Good people at their worst - There isn't an antihero in sight in The Leftovers, thank god. Not that I'm not craving some more of that sickly sweet Pizzolatto second-hand smoke, but, grueling as it is, there's something refreshing about The Leftovers focusing on ordinary people trying their best to keep on living. Leaving aside Annie Q's special destiny, which can fall in a damn ditch and stay there, there's no event horizon in sight for anyone beyond tomorrow, and the tomorrow after that. There's nothing firm for anyone to stand on but the quicksand of everyday life.

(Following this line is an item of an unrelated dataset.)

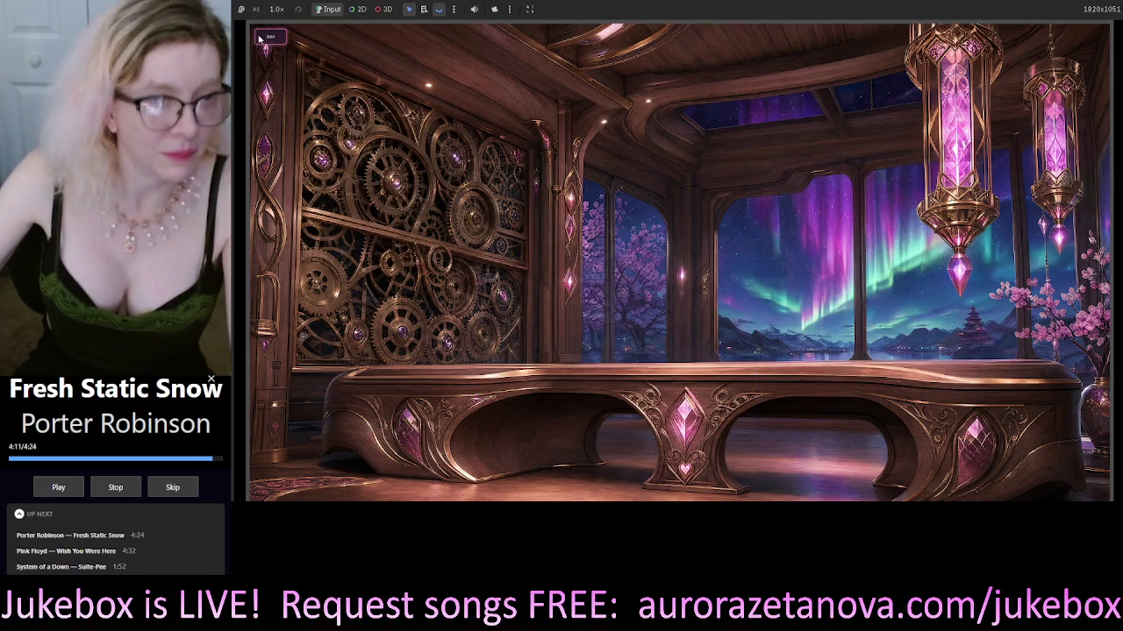
left_click(270, 36)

Nor is the world of The Leftovers so damaged that it doesn't essentially resemble our own, which is a way more interesting spot to interrogate morality, suffering, and despair from than, say, a lawless criminal underbelly or a postapocalyptic tabula rasa. So many shows focus on navigating systems with internal logic and loopholes (Orange is the New Black, House of Cards, Scandal, Breaking Bad, Game of Thrones); for the absence of any kind of binding structure, The Leftovers is messier. There's no endgame, not even the zero sum game of survival. There's just living and healing (and some cult stuff), and nobody's really doing a great job of it. That's a different kind of television than television tends to do, and whatever else it's doing wrong, it's at least got the right DNA in there somewhere.